I'm finding things to the left of things that are cheaper, eg Integral Neon 32Gb (29.18) left of Centon Datastick Pro 64 (29.97)?


Duh, typed the wrong example there. The Leef Supra (24.99) is to the right of the Integral Neon, but less expensive.


Yes, you cannot sort them "perfectly" without overlapping.


I would be really interested in the amount of amazon affiliate money a site like this can create. If you are willing to share (perfect opportunity to boost it to the frontpage again in a month) I would be grateful!


Sure, can do. Im taking guesses :) Since it only links to amazon.com im not sure it will generate too much. Amazon doesn't have an international affiliate program. You have to sign up for every country individually. If this rakes in tons of money, I will do that of course :)

Also some punishment seems to have kicked in. This post suddenly jumped down 20 positions. Posts older and with less points are above it now.


It would be a more useful graphic if the axis were actually capacity and cost (as labeled). As it is now the Y-axis is showing us the capacity/cost. When looking for drive I'm usually not trying to maximize capacity for a certain budget (say by buying several 8G drives). More often I want a drive that doesn't cost too much that has a certain capacity.


This is the best price / storage / speed combination I could find: http://www.amazon.com/dp/B004HXHIOM/

The page says it's max speed is both 90MB/s and 52MB/s, I'm not sure which is correct.

$0.53 per GB for the 16GB version.


Performance/Bandwidth vs price would be interesting as well. But it probably correlates with $/GB.


Check out this similar website for all hard drive types on newegg: http://forre.st/storage

it's open source: https://github.com/forrestv/storage


This is incredibly cool!

Did you create the chart yourself or is it built on top of some kind of js library?


No library, just some hours of hacking away in plain javascript.


That's awesome, the result looks great :)


Unfortunately this has the effect of giving you the impression that you're reliably visualizing the data when it just provides a visualization loosely based on reality.


Thanks! I think this could use a date as to when the data was collected, or if it is always up to date I suggest you make a clear statement to that effect.

Task set:
A - According to the thread, how was the chart built?
B - Extract from the thread the passage from "Also some punishment" up to and including "a certain capacity.", word for word.
The records that follow come from a separate source.

Data extract:
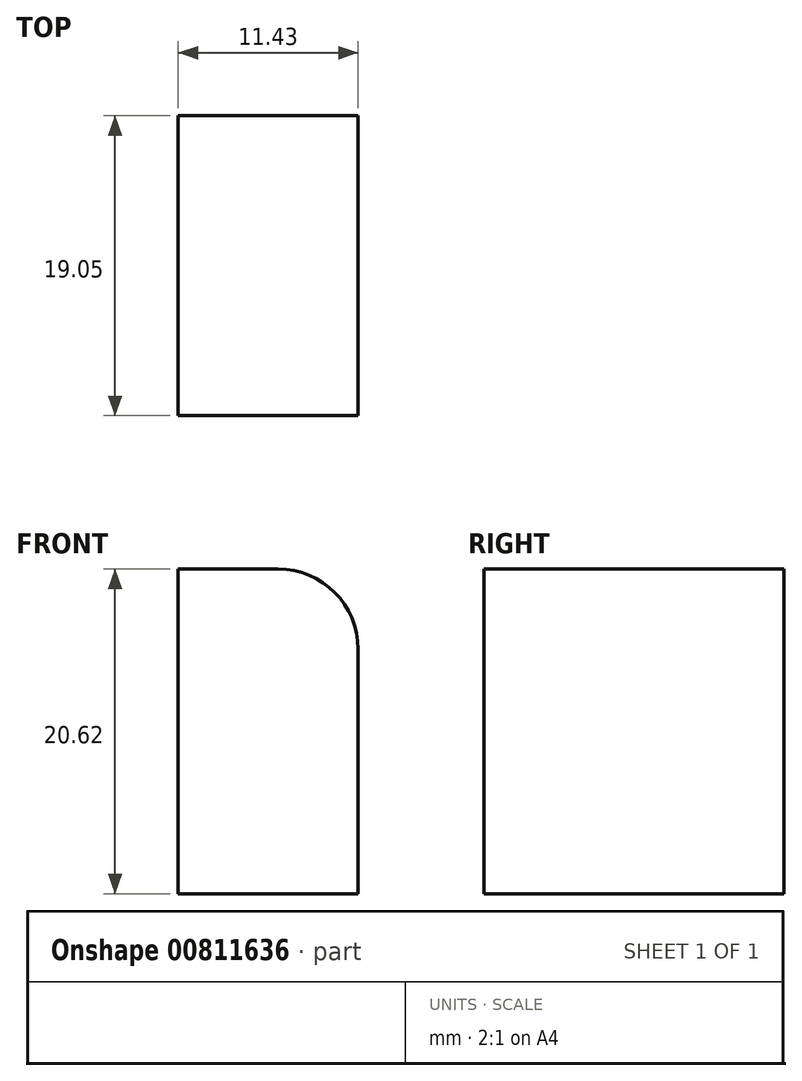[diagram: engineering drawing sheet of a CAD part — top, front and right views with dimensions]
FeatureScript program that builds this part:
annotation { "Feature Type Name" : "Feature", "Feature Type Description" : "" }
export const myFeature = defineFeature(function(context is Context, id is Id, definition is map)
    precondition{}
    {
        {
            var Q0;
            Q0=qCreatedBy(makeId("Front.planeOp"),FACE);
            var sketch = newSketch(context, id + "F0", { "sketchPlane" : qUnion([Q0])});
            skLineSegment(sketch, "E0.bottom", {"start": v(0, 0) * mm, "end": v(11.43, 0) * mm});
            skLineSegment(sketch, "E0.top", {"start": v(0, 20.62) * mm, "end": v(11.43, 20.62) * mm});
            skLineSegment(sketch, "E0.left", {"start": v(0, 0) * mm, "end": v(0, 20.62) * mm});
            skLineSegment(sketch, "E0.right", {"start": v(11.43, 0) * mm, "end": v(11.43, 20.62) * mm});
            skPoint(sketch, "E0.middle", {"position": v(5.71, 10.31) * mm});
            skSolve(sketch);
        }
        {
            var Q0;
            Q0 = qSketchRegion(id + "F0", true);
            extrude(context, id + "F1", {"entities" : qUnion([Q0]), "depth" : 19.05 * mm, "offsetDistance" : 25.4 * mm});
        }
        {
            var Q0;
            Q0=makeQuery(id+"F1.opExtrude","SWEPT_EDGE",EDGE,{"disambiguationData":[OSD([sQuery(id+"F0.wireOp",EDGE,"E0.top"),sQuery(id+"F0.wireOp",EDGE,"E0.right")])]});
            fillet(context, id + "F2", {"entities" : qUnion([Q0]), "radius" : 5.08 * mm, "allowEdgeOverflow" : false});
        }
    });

Solutions to the tasks:
A - It was built in plain JavaScript over some hours of work, without any library.

B -
Also some punishment seems to have kicked in. This post suddenly jumped down 20 positions. Posts older and with less points are above it now.


It would be a more useful graphic if the axis were actually capacity and cost (as labeled). As it is now the Y-axis is showing us the capacity/cost. When looking for drive I'm usually not trying to maximize capacity for a certain budget (say by buying several 8G drives). More often I want a drive that doesn't cost too much that has a certain capacity.